ATSEC participates exclusively as a consortium partner and has never led an H2020 project — a pattern consistent with their role as a specialist evaluator brought in for a specific technical contribution rather than as a research or system-integration lead. Despite only two projects, they engaged with 19 distinct partner organisations across 9 countries, suggesting they integrate smoothly into large multi-partner consortia without repeated use of the same partners. Working with ATSEC likely means access to a focused security certification competence that complements research teams lacking formal evaluation experience.
ATSEC built a European network of 19 unique partners across 9 countries from only two projects — an unusually broad reach for such a small portfolio, reflecting the large consortium structures typical of Shift2Rail and security IA projects. No geographic cluster is discernible from available data, though their Swedish base and participation in pan-European security programmes points to a northern and central European orientation.

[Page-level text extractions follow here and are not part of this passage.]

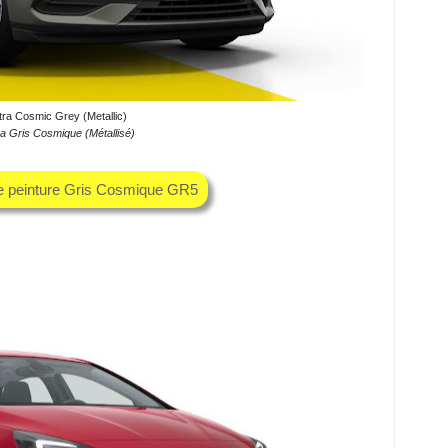
tra Cosmic Grey (Metallic)
a Gris Cosmique (Métallisé)
he peinture Gris Cosmique GR5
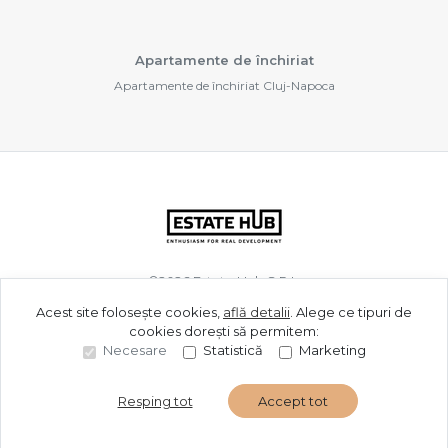
Apartamente de închiriat
Apartamente de închiriat Cluj-Napoca
©
2026
Estate Hub S.R.L.
Acest site folosește cookies,
află detalii
.
Alege ce tipuri de
cookies dorești să permitem:
Site creat în
Necesare
Statistică
Marketing
Resping tot
Accept tot
Sună acum
Solicită vizionare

ATSEC occupies a rare niche in EU research consortia: a commercial security evaluation laboratory (not a university or research institute) that brings operational certification methodology — specifically Common Criteria and MILS-based assurance — directly into collaborative R&D projects. Most consortia in critical infrastructure and transport security include academic security researchers; ATSEC offers something different: the practical knowledge of what it takes to get a system formally certified, which is exactly what projects building real deployable solutions need. For any consortium developing a security-critical product that must eventually pass formal evaluation, ATSEC provides a shortcut from prototype to certifiable system.